I put my head on his shoulder. “Thank you,” I said. “Okay. Now you.”

“Favorite part of my day?” he said.

“Yes,” I said. “And don’t cop out and say right now.”

He laughed. “Shows how well you know me,” he said. “I wasn’t going to say right now.”

“Really?”

“Really,” he said.

“What were you going to say?”

“Sixty seconds ago,” he said. “It was cold outside the blanket.”

Follow the Money

Jules doesn’t leave until after 2 A.M.

She offers to stay over, and maybe I should have let her because I barely get any sleep.

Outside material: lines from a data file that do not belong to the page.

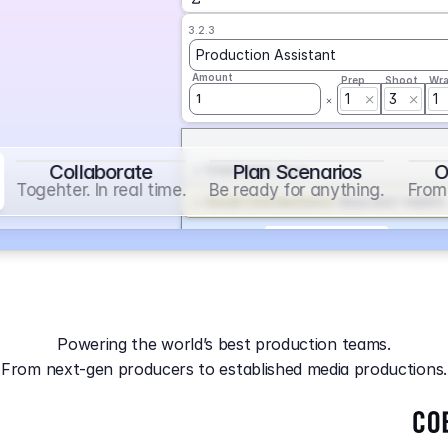
3.2.3
Production Assistant
Amount
Prep
Shoot
Wr
1
3
1
1
Collaborate
Plan Scenarios
O
Overtime
on
Base
Togehter. In real time.
Be ready for anything.
From 
Social Contribution
on
Base and 1 AddOn
Markup
on
Base and 2 AddOns
3.2.4
Producer
Powering the world’s best production teams.
Amount
Prep
Shoot
Wr
From next-gen producers to established media productions.
1
AGA
on
Base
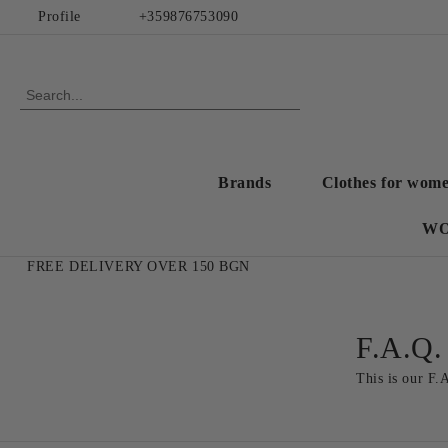
Profile
+359876753090
Brands
Clothes for wom
WO
FREE DELIVERY OVER 150 BGN
F.A.Q.
This is our F.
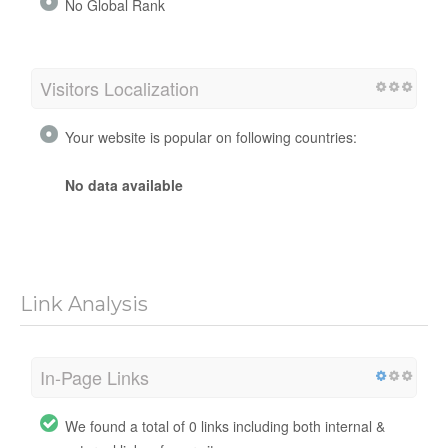
No Global Rank
Visitors Localization
Your website is popular on following countries:
No data available
Link Analysis
In-Page Links
We found a total of 0 links including both internal &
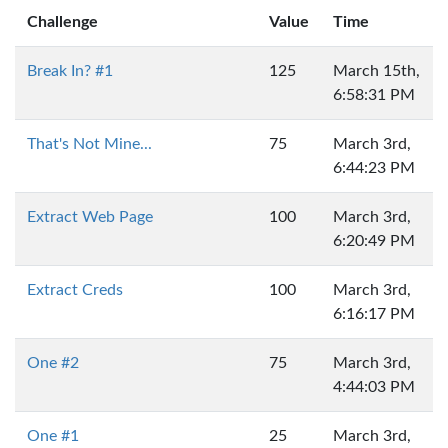
Challenge
Value
Time
Break In? #1
125
March 15th,
6:58:31 PM
That's Not Mine...
75
March 3rd,
6:44:23 PM
Extract Web Page
100
March 3rd,
6:20:49 PM
Extract Creds
100
March 3rd,
6:16:17 PM
One #2
75
March 3rd,
4:44:03 PM
One #1
25
March 3rd,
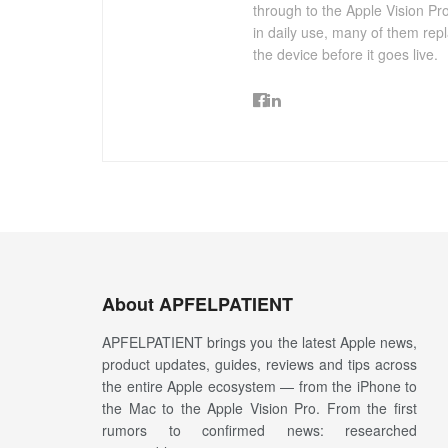
through to the Apple Vision Pro
in daily use, many of them repl
the device before it goes live.
About APFELPATIENT
APFELPATIENT brings you the latest Apple news,
product updates, guides, reviews and tips across
the entire Apple ecosystem — from the iPhone to
the Mac to the Apple Vision Pro. From the first
rumors to confirmed news: researched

I lay awake most of the night on the living room couch, unable to face my bedroom without Owen. I wrap myself up in an old blanket and wait out the dark, playing it over and over in my head—the last thing Jules said before she left.

We stood at the front door and she leaned in to give me a hug. “One thing,” she said. “Did you keep your own checking account?”

“Yes,” I said.

“That’s good,” she said. “That’s important.”

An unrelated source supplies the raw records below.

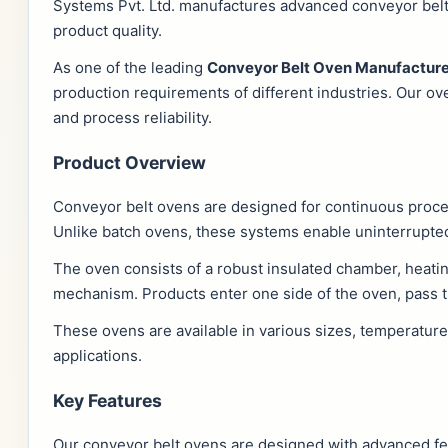
Systems Pvt. Ltd. manufactures advanced conveyor belt 
product quality.
As one of the leading
Conveyor Belt Oven Manufacture
production requirements of different industries. Our ov
and process reliability.
Product Overview
Conveyor belt ovens are designed for continuous proc
Unlike batch ovens, these systems enable uninterrupted
The oven consists of a robust insulated chamber, heatin
mechanism. Products enter one side of the oven, pass t
These ovens are available in various sizes, temperatur
applications.
Key Features
Our conveyor belt ovens are designed with advanced fea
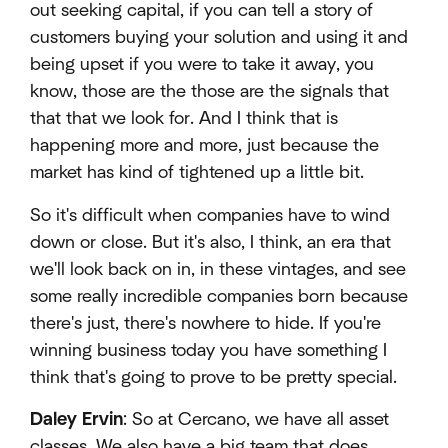
out seeking capital, if you can tell a story of
customers buying your solution and using it and
being upset if you were to take it away, you
know, those are the those are the signals that
that that we look for. And I think that is
happening more and more, just because the
market has kind of tightened up a little bit.
So it's difficult when companies have to wind
down or close. But it's also, I think, an era that
we'll look back on in, in these vintages, and see
some really incredible companies born because
there's just, there's nowhere to hide. If you're
winning business today you have something I
think that's going to prove to be pretty special.
Daley Ervin
: So at Cercano, we have all asset
classes. We also have a big team that does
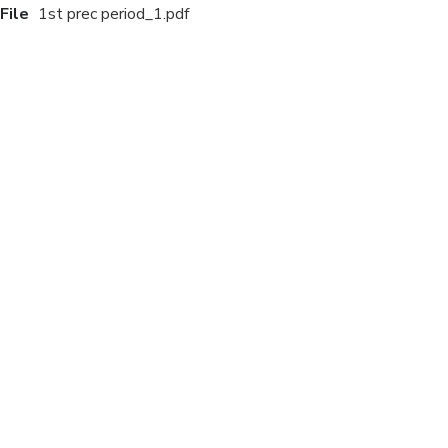
File
1st prec period_1.pdf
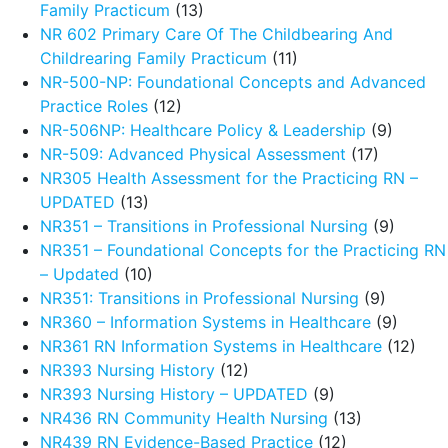
Family Practicum
(13)
NR 602 Primary Care Of The Childbearing And
Childrearing Family Practicum
(11)
NR-500-NP: Foundational Concepts and Advanced
Practice Roles
(12)
NR-506NP: Healthcare Policy & Leadership
(9)
NR-509: Advanced Physical Assessment
(17)
NR305 Health Assessment for the Practicing RN –
UPDATED
(13)
NR351 – Transitions in Professional Nursing
(9)
NR351 – Foundational Concepts for the Practicing RN
– Updated
(10)
NR351: Transitions in Professional Nursing
(9)
NR360 – Information Systems in Healthcare
(9)
NR361 RN Information Systems in Healthcare
(12)
NR393 Nursing History
(12)
NR393 Nursing History – UPDATED
(9)
NR436 RN Community Health Nursing
(13)
NR439 RN Evidence-Based Practice
(12)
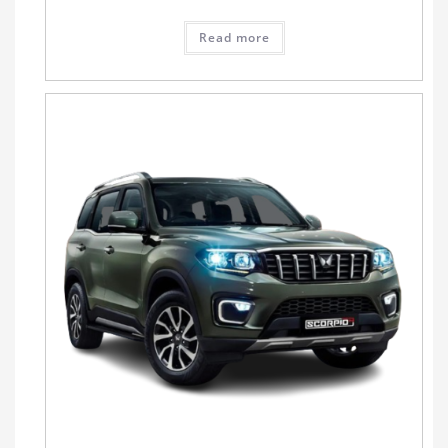
Read more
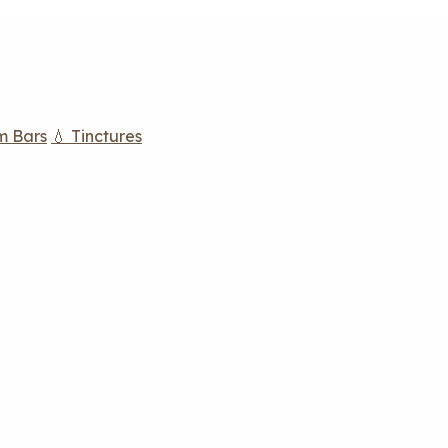
m Bars
💧 Tinctures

She smiled approvingly, so I didn’t add that I’d done so at Owen’s insistence. Owen was the one who wanted to keep some of our money separate for a reason he never fully explained. I assumed it had something to do with Bailey. But maybe I was wrong about that. Maybe it had to do with leaving what was mine untouched.

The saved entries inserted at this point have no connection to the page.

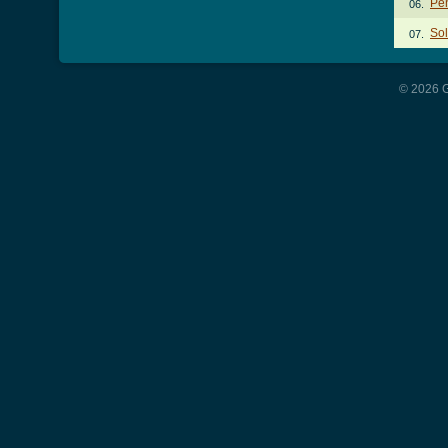
Pe
06.
Sol
07.
© 2026 G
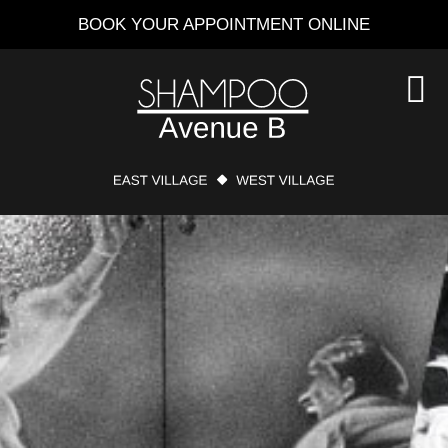
Skip
BOOK YOUR APPOINTMENT ONLINE
to
main
content
S
O
C
MAIN
CONTENT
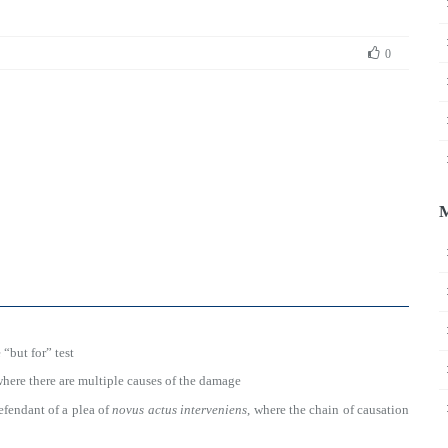
0
 “but for” test
where there are multiple causes of the damage
defendant of a plea of
novus actus interveniens
, where the chain of causation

“I ask because they’re probably going to freeze all his assets,” Jules said. “That’s the first thing they’ll do while they’re trying to figure out where he went. What he knew. They always follow the money.”

Follow the money.

I feel a little bit queasy, even now, as I think about the duffel bag shoved under the kitchen sink, a bag full of money that Owen probably knows they can’t follow. I didn’t tell Jules about the duffel because I know what it looks like to any reasonable person. I know what it should look like to me too. It looks like Owen is guilty. Jules had already decided as much, and a mysterious bag of money would only convince her further. Why wouldn’t it? She loves Owen like a brother, but it isn’t about love. It’s about what points toward Owen’s involvement in this mess: that he’s running, that he acted suspiciously with Jules on the phone. Every single thing.

Except this. Except what I know.

Owen wouldn’t run because he is guilty. He wouldn’t leave to save himself. He wouldn’t leave to avoid prison or to avoid looking me in the eye and admitting what he’s done. He wouldn’t leave Bailey. He would never leave Bailey unless he absolutely had to. How can I be so sure of this? How can I trust myself to be sure of anything when I’m obviously biased in what I’m willing to see?

Partially it’s because I’ve spent my life needing to see. I’ve spent my life paying incredibly close attention. When my mother left for good, I didn’t see it coming. I missed it. I missed the finality of that departure. I shouldn’t have. There were so many hasty exits before that, so many nights she slipped out and left me with my grandfather without so much as a goodbye. There were so many times she didn’t come back for days, or weeks, only offering up an occasional phone call, an occasional check-in.

When she finally left for good, she didn’t say she wasn’t coming back. She sat down on the edge of my bed and brushed my hair off my face and said she had to go to Europe—that my father needed her with him. But she said she’d see me soon. I assumed that meant she’d be back soon—she was always coming and going. But I missed it. The language of it. “Seeing me soon” meant she was never coming back, not in a substantial way. It meant I’d spend an afternoon or an evening with her twice a year (never overnight).

It meant she was lost to me.

That’s the part that I missed: My mother didn’t care enough not to be lost to me.

That’s the part I’ve sworn to myself I would never miss again.

I don’t know if Owen is guilty. And I’m furious he left me to deal with this alone. But I know he cares. I know he loves me. And, more than that, I know he loves Bailey.